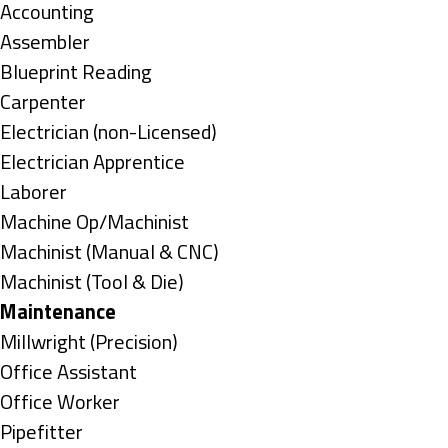
under
Show
Accounting
jobs
Show
Assembler
filed
jobs
Show
Blueprint Reading
under
filed
jobs
Show
Carpenter
under
filed
jobs
Show
Electrician (non-Licensed)
under
filed
jobs
Show
Electrician Apprentice
under
filed
jobs
Show
Laborer
under
filed
jobs
Show
Machine Op/Machinist
under
filed
jobs
Show
Machinist (Manual & CNC)
under
filed
jobs
Show
Machinist (Tool & Die)
under
filed
jobs
Hide
Maintenance
under
filed
jobs
Show
Millwright (Precision)
under
filed
jobs
Show
Office Assistant
under
filed
jobs
Show
Office Worker
under
filed
jobs
Show
Pipefitter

------------------------------------------------

Problem requirements:
In the listing, switch every "filed" to "listed" and reproduce all its lines otherwise unchanged, leaving the picture out of your answer.

Exercise response:
under
Show
Accounting
jobs
Show
Assembler
listed
jobs
Show
Blueprint Reading
under
listed
jobs
Show
Carpenter
under
listed
jobs
Show
Electrician (non-Licensed)
under
listed
jobs
Show
Electrician Apprentice
under
listed
jobs
Show
Laborer
under
listed
jobs
Show
Machine Op/Machinist
under
listed
jobs
Show
Machinist (Manual & CNC)
under
listed
jobs
Show
Machinist (Tool & Die)
under
listed
jobs
Hide
Maintenance
under
listed
jobs
Show
Millwright (Precision)
under
listed
jobs
Show
Office Assistant
under
listed
jobs
Show
Office Worker
under
listed
jobs
Show
Pipefitter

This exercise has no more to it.